Point de vue : l’Église s’est-elle coupée de la jeunesse ? lnm 17

Pour le pasteur Jean-Mathieu Thallinger, la difficulté n'est pas de trouver une spiritualité spécifiquement jeune pour résoudre le problème de la fréquentation des Églises. Selon lui, les Églises se sont à tort retirées du monde.chris-liverani-YBR-AWm1HQ4-unsplash.jpg

Nous avons cette impression que, plus les années avancent, plus la couleur prédominante dans nos assemblées cultuelles tend vers la blancheur. L'Église se coupe-t-elle de la jeunesse ? Ne sait-elle plus s’adresser aux jeunes générations ? Je ne le crois pas. Je ne crois pas non plus que l'Église ait à jeunir. La désertion – relative – n’est pas que celle des jeunes, elle est aussi celles des parents de ceux qui sont jeunes aujourd’hui. Et je ne crois pas que les jeunes soient particulièrement différents des adultes de ce temps. Tous, nous sommes immergés dans la même culture. On pourra trouver des jeunes qui pourront s’épanouir dans une culture traditionnelle, des jeunes indifférents, des jeunes à tendance intégriste, des jeunes postmodernes. En fait, je crois que « le jeune » n’existe pas. Il y a des jeunes chrétiens certainement mais pas des chrétiens jeunes.

▶ Extraits des fiches:
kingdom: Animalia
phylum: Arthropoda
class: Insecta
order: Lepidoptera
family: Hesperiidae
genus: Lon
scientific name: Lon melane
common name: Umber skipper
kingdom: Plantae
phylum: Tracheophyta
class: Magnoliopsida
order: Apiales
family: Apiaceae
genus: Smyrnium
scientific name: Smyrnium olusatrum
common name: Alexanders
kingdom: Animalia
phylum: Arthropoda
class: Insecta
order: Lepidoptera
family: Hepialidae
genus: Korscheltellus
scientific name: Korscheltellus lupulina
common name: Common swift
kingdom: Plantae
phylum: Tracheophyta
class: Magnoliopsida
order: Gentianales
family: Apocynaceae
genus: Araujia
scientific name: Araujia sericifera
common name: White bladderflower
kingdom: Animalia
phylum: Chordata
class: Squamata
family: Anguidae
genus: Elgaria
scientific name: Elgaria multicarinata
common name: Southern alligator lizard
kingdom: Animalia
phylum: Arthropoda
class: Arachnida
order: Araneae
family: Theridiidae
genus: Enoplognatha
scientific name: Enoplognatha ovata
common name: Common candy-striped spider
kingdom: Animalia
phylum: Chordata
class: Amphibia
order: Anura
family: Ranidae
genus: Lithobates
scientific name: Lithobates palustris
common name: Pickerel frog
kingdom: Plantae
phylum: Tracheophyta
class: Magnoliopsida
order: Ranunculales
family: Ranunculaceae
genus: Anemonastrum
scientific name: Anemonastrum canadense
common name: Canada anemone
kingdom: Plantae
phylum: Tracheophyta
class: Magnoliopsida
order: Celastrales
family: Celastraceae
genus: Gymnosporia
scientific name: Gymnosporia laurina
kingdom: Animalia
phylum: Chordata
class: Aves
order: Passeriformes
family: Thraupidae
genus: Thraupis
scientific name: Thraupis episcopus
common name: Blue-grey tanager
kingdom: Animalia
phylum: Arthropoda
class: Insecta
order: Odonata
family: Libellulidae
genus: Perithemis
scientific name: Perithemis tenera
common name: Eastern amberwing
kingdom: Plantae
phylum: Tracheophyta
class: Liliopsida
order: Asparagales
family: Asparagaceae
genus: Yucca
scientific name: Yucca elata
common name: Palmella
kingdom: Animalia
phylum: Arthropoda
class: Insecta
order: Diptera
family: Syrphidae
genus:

▶ Énoncé: Dans le texte sur l'Église et la jeunesse, rebaptisez « désertion » en « défection » et recopiez le passage qui commence aux mots « Nous avons cette » et s'arrête après « des chrétiens jeunes. ».

▶ Réponse:
Nous avons cette impression que, plus les années avancent, plus la couleur prédominante dans nos assemblées cultuelles tend vers la blancheur. L'Église se coupe-t-elle de la jeunesse ? Ne sait-elle plus s’adresser aux jeunes générations ? Je ne le crois pas. Je ne crois pas non plus que l'Église ait à jeunir. La défection – relative – n’est pas que celle des jeunes, elle est aussi celles des parents de ceux qui sont jeunes aujourd’hui. Et je ne crois pas que les jeunes soient particulièrement différents des adultes de ce temps. Tous, nous sommes immergés dans la même culture. On pourra trouver des jeunes qui pourront s’épanouir dans une culture traditionnelle, des jeunes indifférents, des jeunes à tendance intégriste, des jeunes postmodernes. En fait, je crois que « le jeune » n’existe pas. Il y a des jeunes chrétiens certainement mais pas des chrétiens jeunes.